Modern zamanlarda oluşturup dünyaya sunamadığımız ve kompleks içinde yabancı diyarlar-da aradığımız Şehir ve mimari şahsiyetimiz için dilenci gibi batı yollarını aşındırırken çaldığı-mız kapılarda bir gün bize “ahiret sorusu” gibi şu soruyu sorarlarsa hiç şaşırmayın:
-“Size Turgut Cansever gelmedi mi?”
-“Aradığınız şehrin anahtarının O’nda olduğunu halâ anlayamadınız mı?”
Yüzümüzde utanacak hücre kalmışsa, kapıyı yüzümüze çarparlar da, hazinemizden haberimiz olur belki.
Tarihî bir yük, vebal ve fırsatın emanet edildiği Karadenizli bir Başbakan ve Karadenizli bir “Çevre ve Şehircilik Bakanı”nın şehirlerimizi “imha”ya mı “ihya”ya mı memur olduklarını bu OKUMA KILAVUZU’na bakarak anlayabilirsiniz.
Önümüzdeki hafta başlayacağımız kılavuzun sadece başlıklarını verelim:
Okuma Kılavuzu I: “KUBBEYİ YERE KOYMAMAK”

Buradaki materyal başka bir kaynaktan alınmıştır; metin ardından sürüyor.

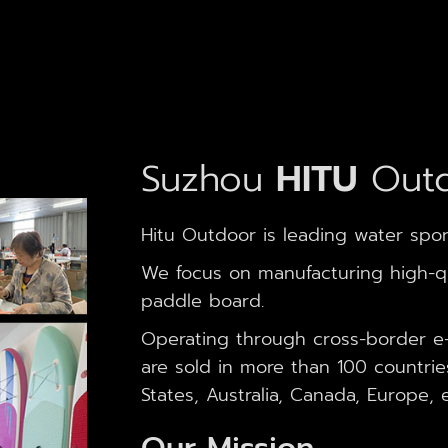
Suzhou
HITU
Outd
Hitu Outdoor is leading water spor
We focus on manufacturing high-qua
paddle board.
Operating through cross-border e
are sold in more than 100 countrie
States, Australia, Canada, Europe, e
Our Mission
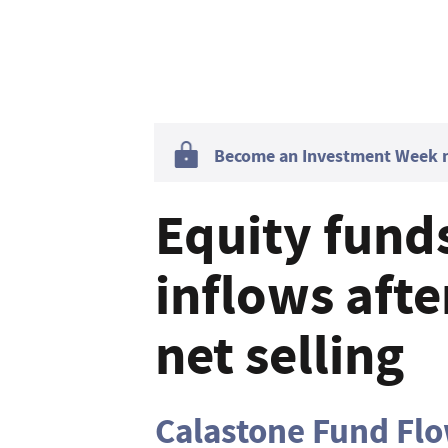
Become an Investment Week me
Equity fund
inflows afte
net selling
Calastone Fund Fl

Okuma Kılavuzu II: “İSLÂM’DA ŞEHİR VE MİMARİ”
Okuma Kılavuzu III: “OSMANLI ŞEHRİ”
Okuma Kılavuzu IV: “İSTANBULU ANLAMAK”
Okuma Kılavuzu V: “ŞEHİR VE KONUT ÜZERİNE DÜŞÜNCELER”

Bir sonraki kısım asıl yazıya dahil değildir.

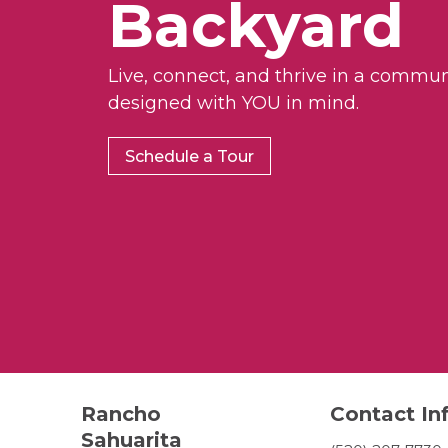
Backyard
Live, connect, and thrive in a commun
designed with YOU in mind.
Schedule a Tour
Rancho
Contact In
Sahuarita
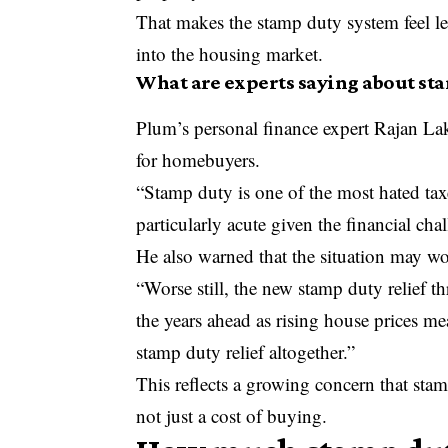
That makes the stamp duty system feel les
into the housing market.
What are experts saying about sta
Plum’s personal finance expert Rajan Lak
for homebuyers.
“Stamp duty is one of the most hated taxes
particularly acute given the financial chal
He also warned that the situation may wor
“Worse still, the new stamp duty relief t
the years ahead as rising house prices me
stamp duty relief altogether.”
This reflects a growing concern that sta
not just a cost of buying.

Şüphesiz bu beş şaheser, kendi küçüklüğüyle yanından geçen dağı göremeyenlere bir şey söylemeyecektir. Ancak biz, (sorulmaz ya! Gene de) “şehirler tahrip edilip yıkılırken, kaosa sürüklenirken SEN NEREDEYDİN?” diye bir soruya muhatap olursak diye yazıyoruz.
Bu soruyu herkes kendisine sorduğu zaman “insan ve şehir”in felâhı başlamış olacaktır.
Mutlu cinayetlerine maktul arayan, o maktullere dört başı mamur kabristanlar kuran, kur-maktan zevk alan bir “zihniyet faciası” mı, yoksa şehrin hüzünlü nağmelerine kulak kabartan, insanî ihtiyaçları onun ruhunun haritasında bulabilen, vecdle çalışarak geleceğe ruh taşların-dan kurulu, aşk toprağı ile yoğrulmuş şehirler bırakabilmeyi önceleyen bir “zihniyet ve idrak harikası” mı sergileyecekler?
Umutsuzum. Keşke umut taşıyacak kadar bîhaber olabilseydim her şeyden.
Yine de endişelerimizde yanılmayı diliyorum.